The question was, could any director – could Hopper himself – somehow bottle this grisly reputation and make it work on screen, in the way writers such as William Burroughs and Hunter S Thompson converted their reputations into prose?
David Lynch came nearest, I think, in his 1986 surrealist noir nightmare, Blue Velvet, in which Hopper's latent menace, along with his sense of pain and even boyish fear, was allowed to come to the surface. Hopper plays Frank, a disturbing violent criminal who has apparently kidnapped the family of a sultry nightclub singer, played by Isabella Rossellini, in order to force her to submit to his twisted Oedipal sex fantasies as he huffs crazily on some inhaler that turns his face into a big plastic monster-proboscis.

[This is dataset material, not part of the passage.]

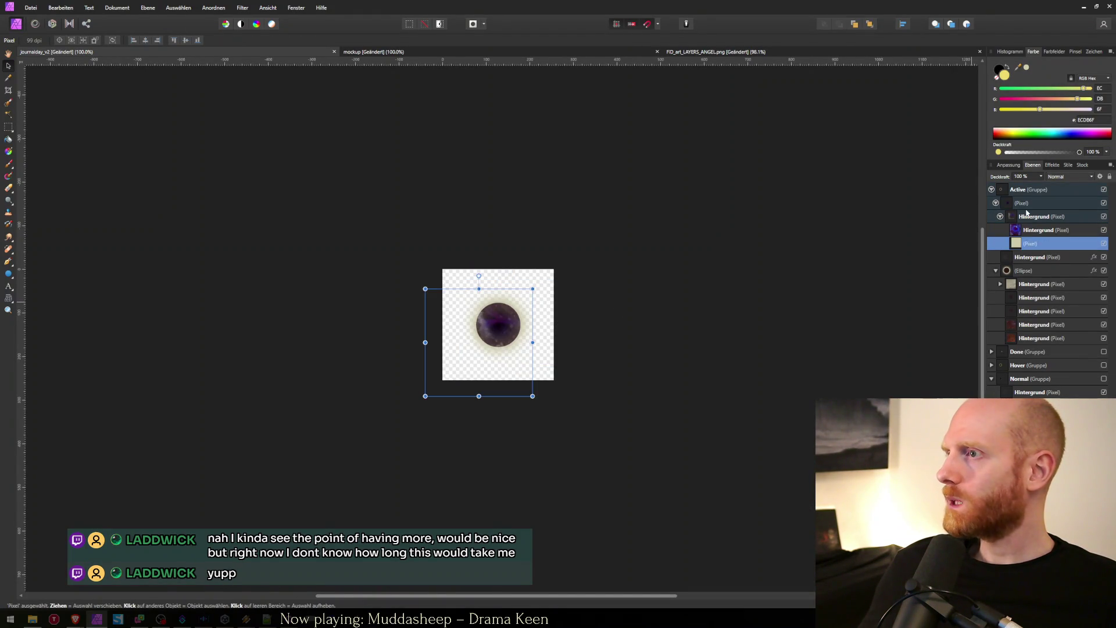
click(1020, 218)
click(1019, 205)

This Hopper looks a smarter, sleeker creature than the Hopper audiences had come to expect. Yet he is lit up with self-doubt, and Lynch captures Hopper's pathos as no one else does. He was also a cool villain in the 1994 box office sensation Speed: the creepy genius who rigs a bus with a bomb that becomes activated above a certain speed but will explode if the bus then falls below that speed. It's an inspired metaphor for the man who lived fast and hated to slow down: Hollywood's own Uneasy Rider.